> **WHAT YOU WILL DO**: Please reproduce all the data exactly as written and omit the pictures.

> **MATERIAL PROVIDED**:
————————
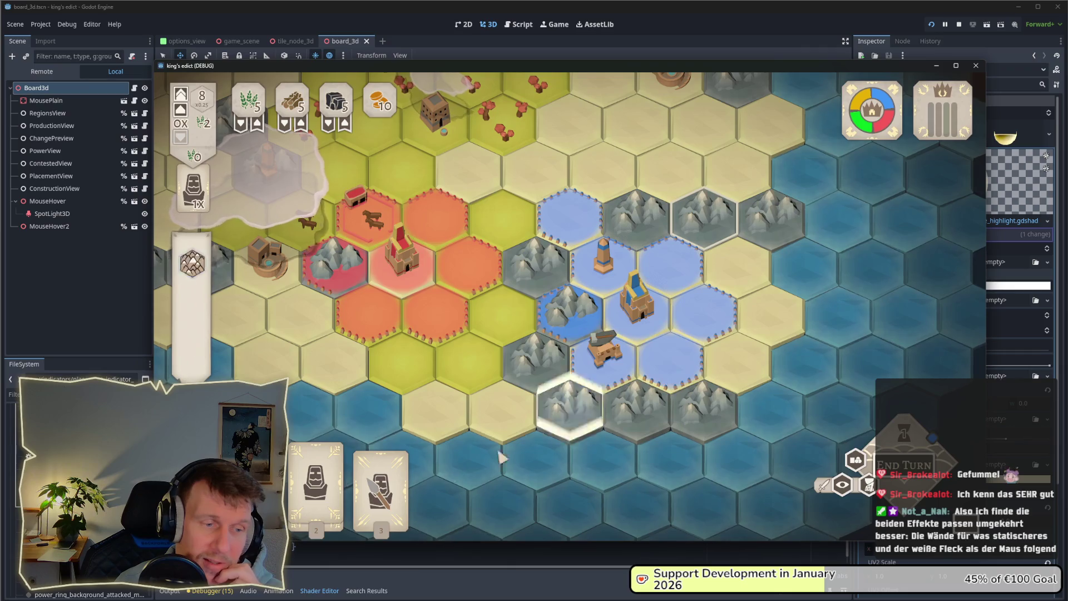
Open building options on the hammer tiles and move a castle unit to the top hex
click(333, 478)
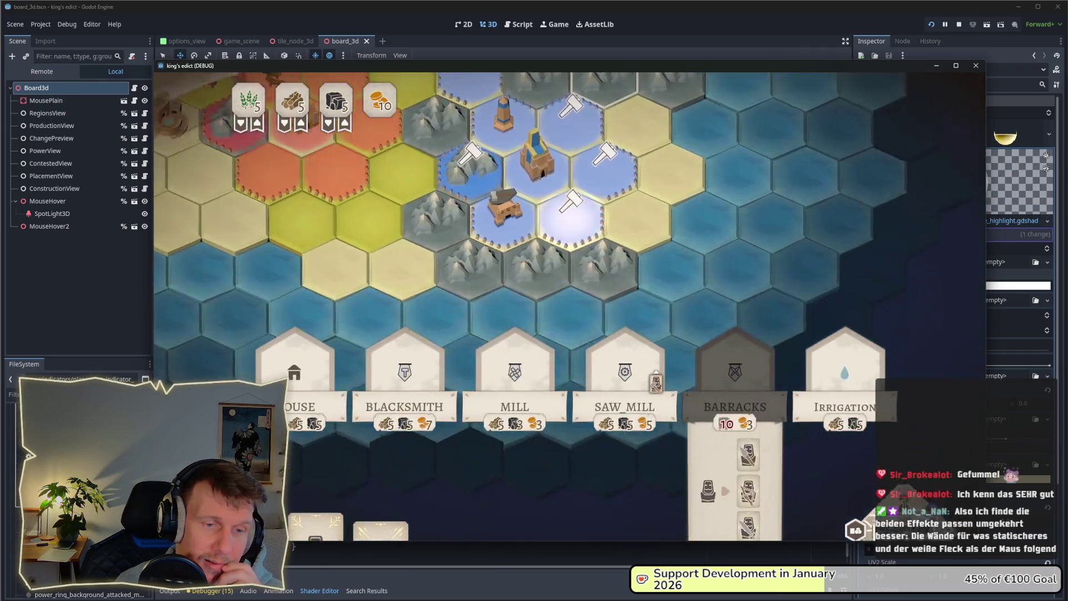
click(575, 253)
————————
> **TASK SOLUTION**:
Open building options on the hammer tiles and move a castle unit to the top hex
click(333, 478)
click(575, 253)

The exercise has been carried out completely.